Lu's relationships with other paths are marked by systematic tension. With the Immortal path: he has never sought the services of a transcendence ritual. He considers Immortals to be escape artists who bypass karmic consequence rather than facing it. With the Divine path: he respects City Gods (Cheng Huang) and Earth Gods (Tu Di) as co-administrators of the cosmic order, but he finds their dependence on incense-faith energy (Xiang Huo Yuan Li) to be a weakness that may corrupt judgment. With the Buddhist path: he is suspicious of soul deliverance rituals (Chao Du), which he believes override due process; he once refused a Bodhisattva's request to release a specific soul from punishment prematurely. With mortals: he is venerated in temples as a god of fair trials, especially among magistrates and legal clerks. Mortals leave him offerings of ink sticks and paper in hopes of receiving a just verdict in a court case. With the Demon path: no interaction recorded. With ghosts: he is their judge, not their companion. This very rigidity has led to conflict with Cui Jue (Prefect Cui), the more empathetic Underworld Judge. Cui Jue believes that the law should bend to accommodate extraordinary karmic circumstances—a principle Lu rejects absolutely.

Current state: Lu Zhidao remains in the Tenth Court as a Pan Guan (Judge) and has attained Gui Xian (Ghost Immortal) status. He has no desire for reincarnation or liberation. His existence is synonymous with the Underworld's judicial function. He has refused promotion to a higher celestial office, arguing that his place is where the most difficult cases arrive. In his own words: "I died because a judgment was falsified. I will not die a second time while a single soul is judged incorrectly before me." The Underworld system has come to rely on him. He is unlikely ever to leave the post.
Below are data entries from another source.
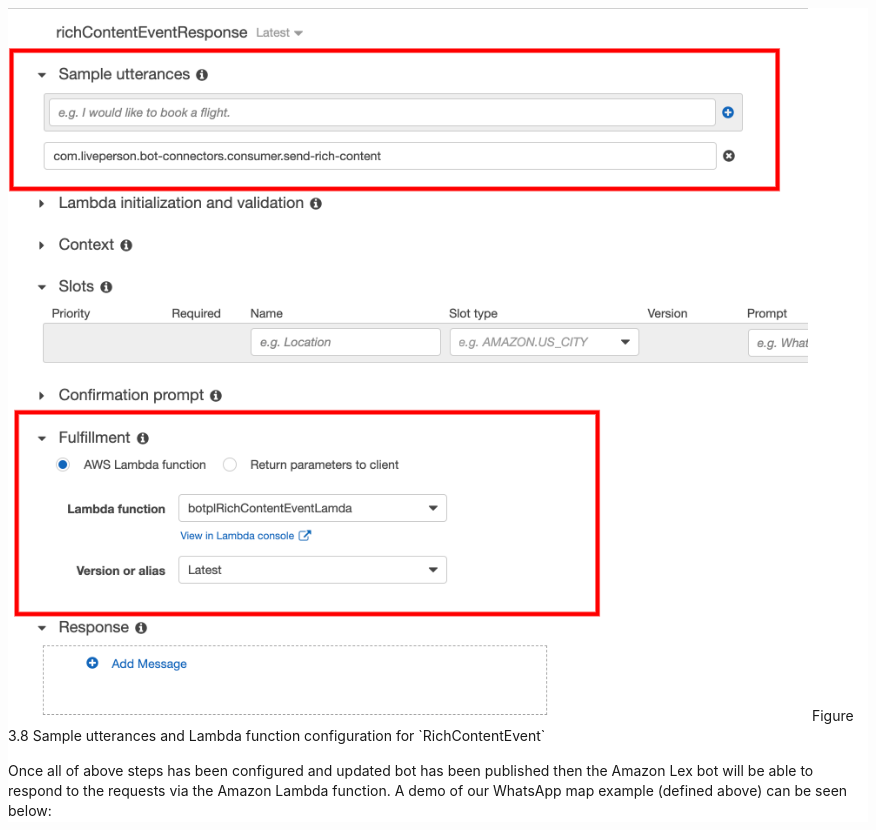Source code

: <img class="fancyimage" style="width:800px" src="img/lex/lex_richcontentevent-intent-lamda.png" alt="">
Figure 3.8 Sample utterances and Lambda function configuration for `RichContentEvent`

Once all of above steps has been configured and updated bot has been published then the Amazon Lex bot will be able to
respond to the requests via the Amazon Lambda function. A demo of our WhatsApp map example (defined above) can be seen below:
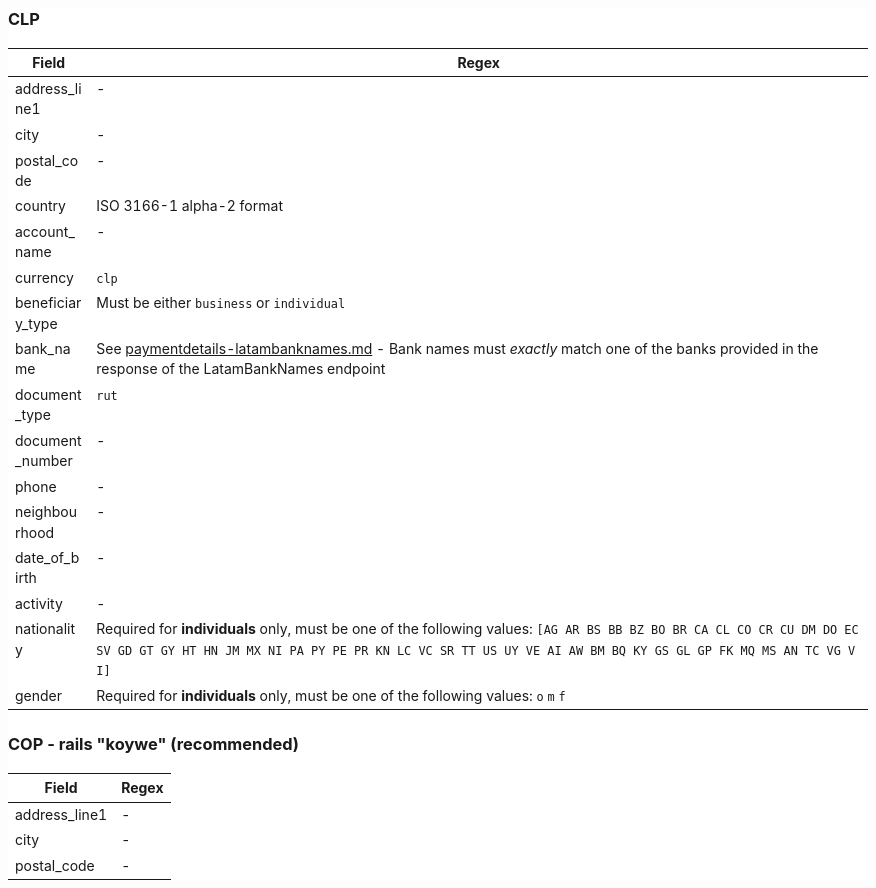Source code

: ### CLP

| Field             | Regex                                                                                                                                                                                                                                |
| ----------------- | ------------------------------------------------------------------------------------------------------------------------------------------------------------------------------------------------------------------------------------ |
| address\_line1    | -                                                                                                                                                                                                                                    |
| city              | -                                                                                                                                                                                                                                    |
| postal\_code      | -                                                                                                                                                                                                                                    |
| country           | ISO 3166-1 alpha-2 format                                                                                                                                                                                                            |
| account\_name     | -                                                                                                                                                                                                                                    |
| currency          | `clp`                                                                                                                                                                                                                                |
| beneficiary\_type | Must be either `business` or `individual`                                                                                                                                                                                            |
| bank\_name        | See [paymentdetails-latambanknames.md](paymentdetails-latambanknames.md "mention") - Bank names must _exactly_ match one of the banks provided in the response of the LatamBankNames endpoint                                        |
| document\_type    | `rut`                                                                                                                                                                                                                                |
| document\_number  | -                                                                                                                                                                                                                                    |
| phone             | -                                                                                                                                                                                                                                    |
| neighbourhood     | -                                                                                                                                                                                                                                    |
| date\_of\_birth   | -                                                                                                                                                                                                                                    |
| activity          | -                                                                                                                                                                                                                                    |
| nationality       | Required for **individuals** only, must be one of the following values: `[AG AR BS BB BZ BO BR CA CL CO CR CU DM DO EC SV GD GT GY HT HN JM MX NI PA PY PE PR KN LC VC SR TT US UY VE AI AW BM BQ KY GS GL GP FK MQ MS AN TC VG VI]` |
| gender            | Required for **individuals** only, must be one of the following values: `o` `m` `f`                                                                                                                                                  |

### COP - rails "koywe" (recommended)

| Field             | Regex                                                                                                                                                                                                                            |
| ----------------- | -------------------------------------------------------------------------------------------------------------------------------------------------------------------------------------------------------------------------------- |
| address\_line1    | -                                                                                                                                                                                                                                |
| city              | -                                                                                                                                                                                                                                |
| postal\_code      | -                                                                                                                                                                                                                                |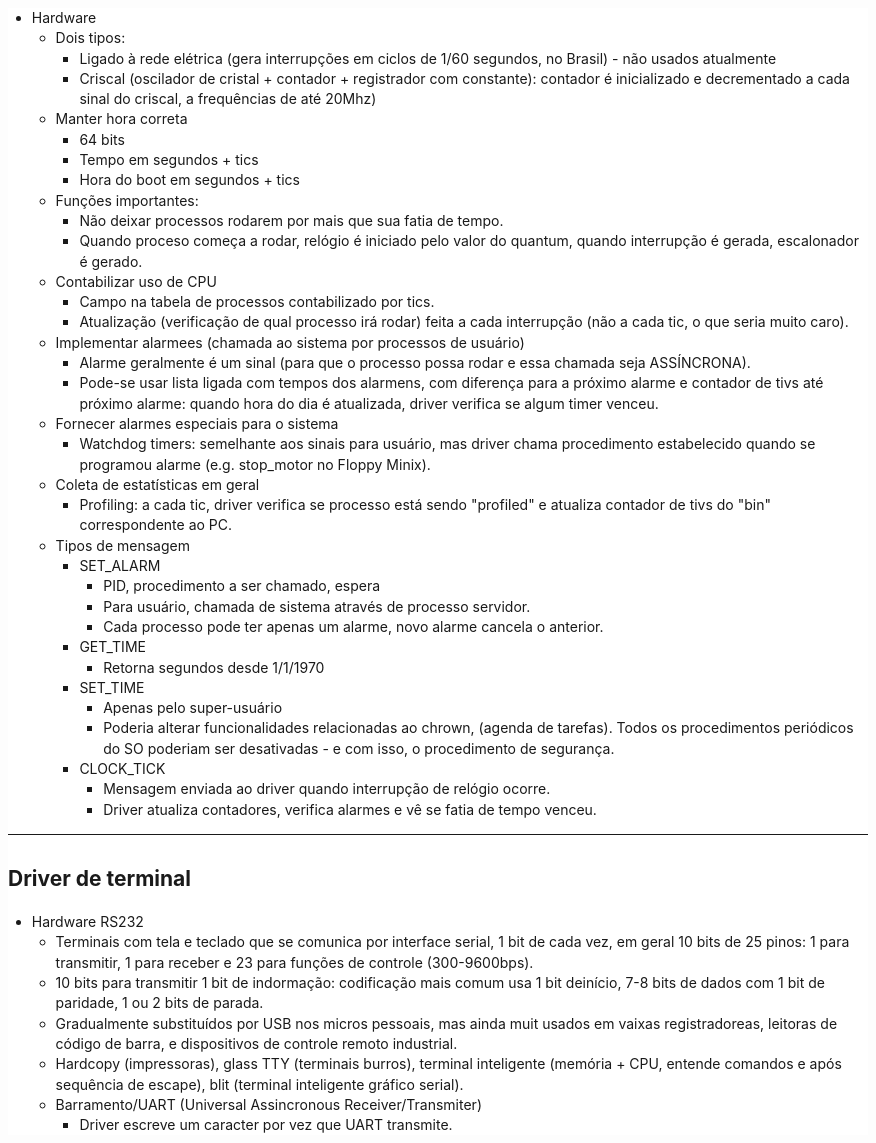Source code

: * Hardware
    - Dois tipos:
        - Ligado à rede elétrica (gera interrupções em ciclos de 1/60 segundos, no Brasil) - não usados atualmente
        - Criscal (oscilador de cristal + contador + registrador com constante): contador é inicializado e decrementado a cada sinal do criscal, a frequências de até 20Mhz)
    - Manter hora correta
        - 64 bits
        - Tempo em segundos + tics
        - Hora do boot em segundos + tics
    - Funções importantes:
        - Não deixar processos rodarem por mais que sua fatia de tempo.
        - Quando proceso começa a rodar, relógio é iniciado pelo valor do quantum, quando interrupção é gerada, escalonador é gerado.
    - Contabilizar uso de CPU
        - Campo na tabela de processos contabilizado por tics.
        - Atualização (verificação de qual processo irá rodar) feita a cada interrupção (não a cada tic, o que seria muito caro).
    - Implementar alarmees (chamada ao sistema por processos de usuário)
        - Alarme geralmente é um sinal (para que o processo possa rodar  e essa chamada seja ASSÍNCRONA).
        - Pode-se usar lista ligada com tempos dos alarmens, com diferença para a próximo alarme e contador de tivs até próximo alarme: quando hora do dia é atualizada, driver verifica se algum timer venceu.
    - Fornecer alarmes especiais para o sistema
        - Watchdog timers: semelhante aos sinais para usuário, mas driver chama procedimento estabelecido quando se programou alarme (e.g. stop_motor no Floppy Minix).
    - Coleta de estatísticas em geral
        - Profiling: a cada tic, driver verifica se processo está sendo "profiled" e atualiza contador de tivs do "bin" correspondente ao PC.
    - Tipos de mensagem 
        - SET_ALARM
            - PID, procedimento a ser chamado, espera
            - Para usuário, chamada de sistema através de processo servidor.
            - Cada processo pode ter apenas um alarme, novo alarme cancela o anterior.
        - GET_TIME
            - Retorna segundos desde 1/1/1970
        - SET_TIME
            - Apenas pelo super-usuário
            - Poderia alterar funcionalidades relacionadas ao chrown, (agenda de tarefas). Todos os procedimentos periódicos do SO poderiam ser desativadas - e com isso, o procedimento de segurança.
        - CLOCK_TICK
            - Mensagem enviada ao driver quando interrupção de relógio ocorre.
            - Driver atualiza contadores, verifica alarmes e vê se fatia de tempo venceu.

---------------------------------------------------
## Driver de terminal

* Hardware RS232
    - Terminais com tela e teclado que se comunica por interface serial, 1 bit de cada vez, em geral 10 bits de 25 pinos: 1 para transmitir, 1 para receber e 23 para funções de controle (300-9600bps).
    - 10 bits para transmitir 1 bit de indormação: codificação mais comum usa 1 bit deinício, 7-8 bits de dados com 1 bit de paridade, 1 ou 2 bits de parada.
    - Gradualmente substituídos por USB nos micros pessoais, mas ainda muit usados em vaixas registradoreas, leitoras de código de barra, e dispositivos de controle remoto industrial.
    - Hardcopy (impressoras), glass TTY (terminais burros), terminal inteligente (memória + CPU, entende comandos e após sequência de escape), blit (terminal inteligente gráfico serial).
    - Barramento/UART (Universal Assincronous Receiver/Transmiter)
        - Driver escreve um caracter por vez que UART transmite.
If he were to be removed from office—through some unimaginable cosmic decree—observers speculate that his soul would simply become a judge without a courtroom, a thinking machine with no case to review. It is unclear whether that would constitute a death or a suspension.

Lore Notes

Lu the Judge (Lu Pan Guan, 陆判官)

The most mechanically precise Underworld Judge in Chinese folklore, famous for his refusal to bend the law even for the sake of mercy.

Duan Yu Zhi Zhang (断狱指掌)

"A Compendium of Judgments"; a mortal legal treatise composed by Lu Zhidao, which he brought into the Underworld and which became the basis for the revised penal code.
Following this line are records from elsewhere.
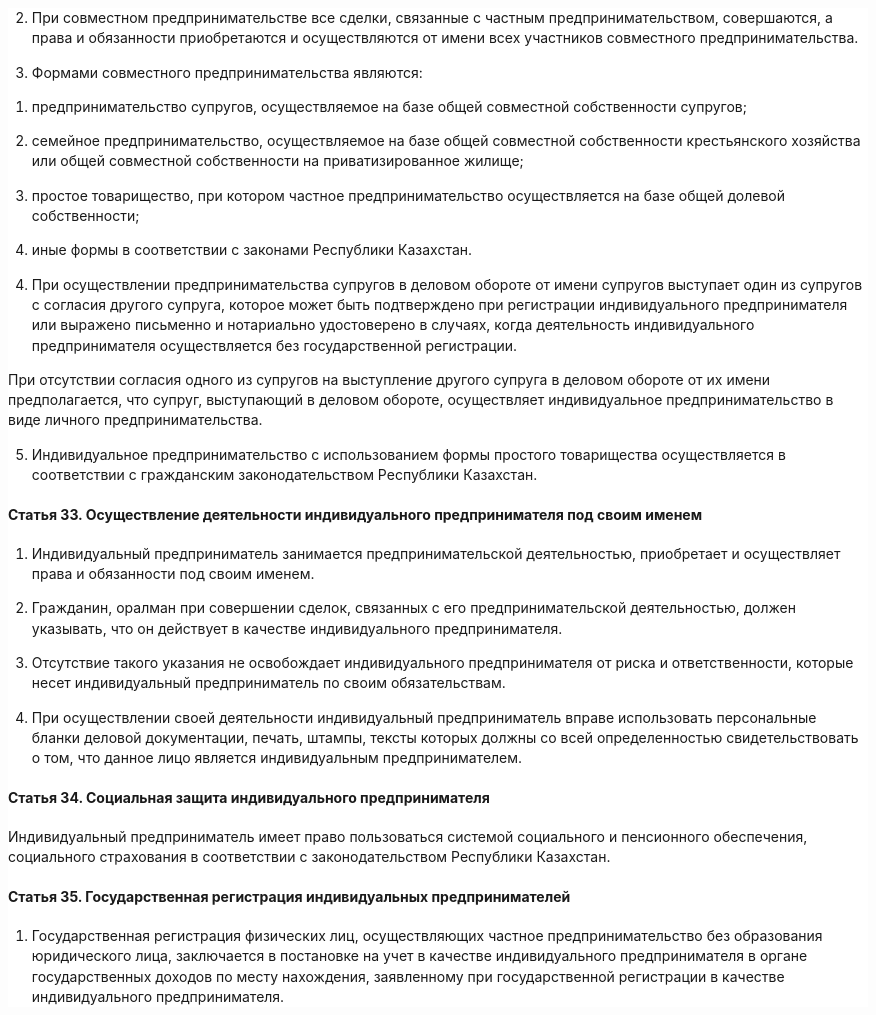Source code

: 2. При совместном предпринимательстве все сделки, связанные с частным предпринимательством, совершаются, а права и обязанности приобретаются и осуществляются от имени всех участников совместного предпринимательства.

3. Формами совместного предпринимательства являются:

1) предпринимательство супругов, осуществляемое на базе общей совместной собственности супругов;

2) семейное предпринимательство, осуществляемое на базе общей совместной собственности крестьянского хозяйства или общей совместной собственности на приватизированное жилище;

3) простое товарищество, при котором частное предпринимательство осуществляется на базе общей долевой собственности;

4) иные формы в соответствии с законами Республики Казахстан.

4. При осуществлении предпринимательства супругов в деловом обороте от имени супругов выступает один из супругов с согласия другого супруга, которое может быть подтверждено при регистрации индивидуального предпринимателя или выражено письменно и нотариально удостоверено в случаях, когда деятельность индивидуального предпринимателя осуществляется без государственной регистрации.

При отсутствии согласия одного из супругов на выступление другого супруга в деловом обороте от их имени предполагается, что супруг, выступающий в деловом обороте, осуществляет индивидуальное предпринимательство в виде личного предпринимательства.

5. Индивидуальное предпринимательство с использованием формы простого товарищества осуществляется в соответствии с гражданским законодательством Республики Казахстан.

#### Статья 33. Осуществление деятельности индивидуального предпринимателя под своим именем

1. Индивидуальный предприниматель занимается предпринимательской деятельностью, приобретает и осуществляет права и обязанности под своим именем.

2. Гражданин, оралман при совершении сделок, связанных с его предпринимательской деятельностью, должен указывать, что он действует в качестве индивидуального предпринимателя.

3. Отсутствие такого указания не освобождает индивидуального предпринимателя от риска и ответственности, которые несет индивидуальный предприниматель по своим обязательствам.

4. При осуществлении своей деятельности индивидуальный предприниматель вправе использовать персональные бланки деловой документации, печать, штампы, тексты которых должны со всей определенностью свидетельствовать о том, что данное лицо является индивидуальным предпринимателем.

#### Статья 34. Социальная защита индивидуального предпринимателя

Индивидуальный предприниматель имеет право пользоваться системой социального и пенсионного обеспечения, социального страхования в соответствии с законодательством Республики Казахстан.

#### Статья 35. Государственная регистрация индивидуальных  предпринимателей

1. Государственная регистрация физических лиц, осуществляющих частное предпринимательство без образования юридического лица, заключается в постановке на учет в качестве индивидуального предпринимателя в органе государственных доходов по месту нахождения, заявленному при государственной регистрации в качестве индивидуального предпринимателя.

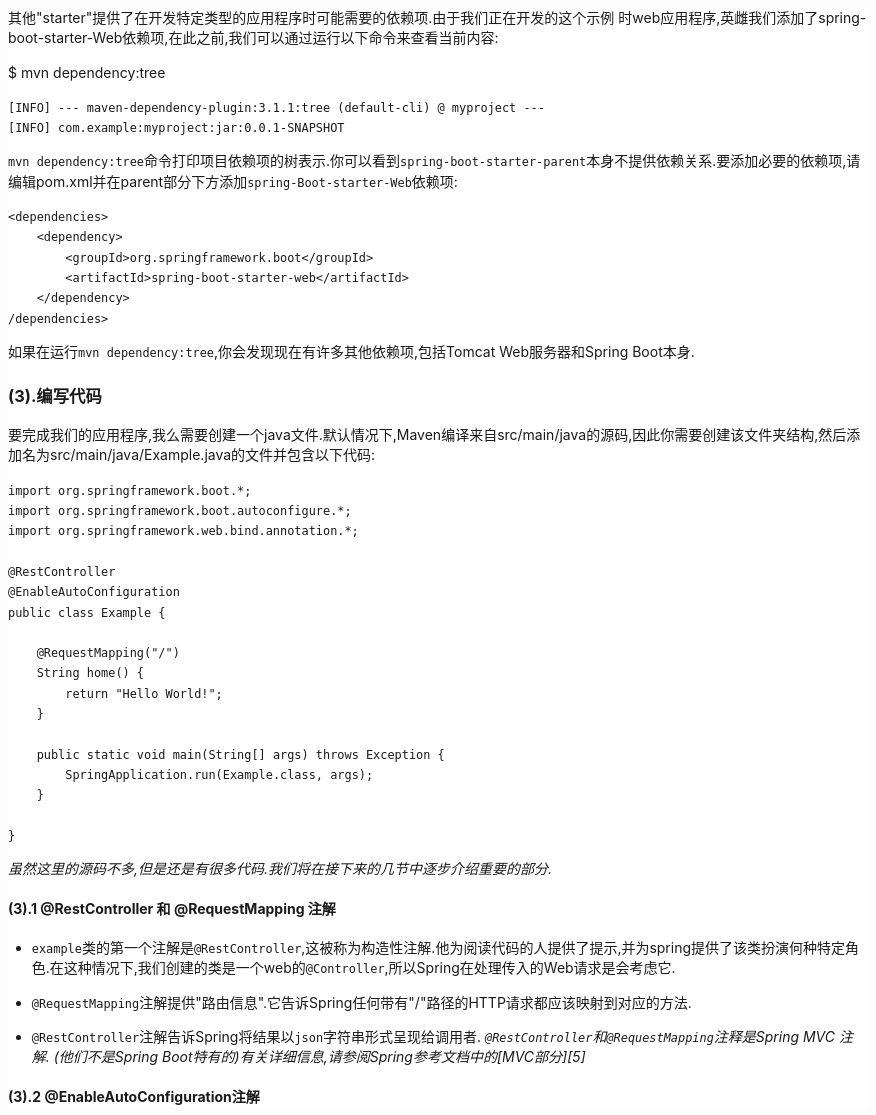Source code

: 其他"starter"提供了在开发特定类型的应用程序时可能需要的依赖项.由于我们正在开发的这个示例 时web应用程序,英雌我们添加了spring-boot-starter-Web依赖项,在此之前,我们可以通过运行以下命令来查看当前内容:

$ mvn dependency:tree

    [INFO] --- maven-dependency-plugin:3.1.1:tree (default-cli) @ myproject ---
    [INFO] com.example:myproject:jar:0.0.1-SNAPSHOT

`mvn dependency:tree`命令打印项目依赖项的树表示.你可以看到`spring-boot-starter-parent`本身不提供依赖关系.要添加必要的依赖项,请编辑pom.xml并在parent部分下方添加`spring-Boot-starter-Web`依赖项:

    <dependencies>
        <dependency>
            <groupId>org.springframework.boot</groupId>
            <artifactId>spring-boot-starter-web</artifactId>
        </dependency>
    /dependencies>

如果在运行`mvn dependency:tree`,你会发现现在有许多其他依赖项,包括Tomcat Web服务器和Spring Boot本身.

### (3).编写代码

要完成我们的应用程序,我么需要创建一个java文件.默认情况下,Maven编译来自src/main/java的源码,因此你需要创建该文件夹结构,然后添加名为src/main/java/Example.java的文件并包含以下代码:

    import org.springframework.boot.*;
    import org.springframework.boot.autoconfigure.*;
    import org.springframework.web.bind.annotation.*;

    @RestController
    @EnableAutoConfiguration
    public class Example {

        @RequestMapping("/")
        String home() {
            return "Hello World!";
        }

        public static void main(String[] args) throws Exception {
            SpringApplication.run(Example.class, args);
        }

    }

*虽然这里的源码不多,但是还是有很多代码.我们将在接下来的几节中逐步介绍重要的部分.*

#### (3).1 @RestController 和 @RequestMapping 注解

* `example`类的第一个注解是`@RestController`,这被称为构造性注解.他为阅读代码的人提供了提示,并为spring提供了该类扮演何种特定角色.在这种情况下,我们创建的类是一个web的`@Controller`,所以Spring在处理传入的Web请求是会考虑它.

* `@RequestMapping`注解提供"路由信息".它告诉Spring任何带有"/"路径的HTTP请求都应该映射到对应的方法.

* `@RestController`注解告诉Spring将结果以`json`字符串形式呈现给调用者.
*`@RestController`和`@RequestMapping`注释是Spring MVC 注解. (他们不是Spring Boot特有的)有关详细信息,请参阅Spring参考文档中的[MVC部分][5]*

#### (3).2 @EnableAutoConfiguration注解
Revised Statute of Conviction (定罪则例)

A streamlined penal code revision drafted by Lu, reducing tens of thousands of rules to three thousand, significantly reducing the rate of false judgments.

Tenth Court

The final court of the Underworld before reincarnation, presided over by King Zhuanlun, where Lu judges borderline cases and reviews earlier decisions.

King Zhuanlun (转轮王)

The tenth Yama King, ruler of the final court of judgment, who oversees the distribution of souls into the Six Paths of Reincarnation.

Cui Jue (崔珏)

Another famous Underworld Judge, known for a more compassionate approach to judgment; frequent ideological opponent of Lu Zhidao.

Wu Lian Bi (无脸鬼)

An unofficial term used by clerks for souls that arrive with corrupted features, often requiring Lu's precise analysis to untangle their records.

FAQ

Did Lu Zhidao really become a Ghost Immortal by accident?

Not by accident—by accumulation of merit. His eons of revising the Underworld code generated enough karmic credit to trigger the Yin-Ji-Sheng-Yang transformation naturally, without the usual deadly thunderbolt.

Why did Lu refuse to leave the Underworld after becoming a Ghost Immortal?

He considers his post not a duty but his fundamental identity. He said: "I died because a judgment was falsified. I will not die a second time while a single soul is judged incorrectly before me."

Is Lu Zhidao the same as Judge Cui?

No. Both are Underworld Judges, but Cui Jue is known for compassion and bending the rules for mercy, while Lu follows the law without exception. They have debated many cases.

Can mortals contact Lu Zhidao?

Some legal clerks believe that leaving a legal deposition open beside incense on the Ghost Festival can attract his attention, causing the ink to shift slightly—but this is unverified folklore.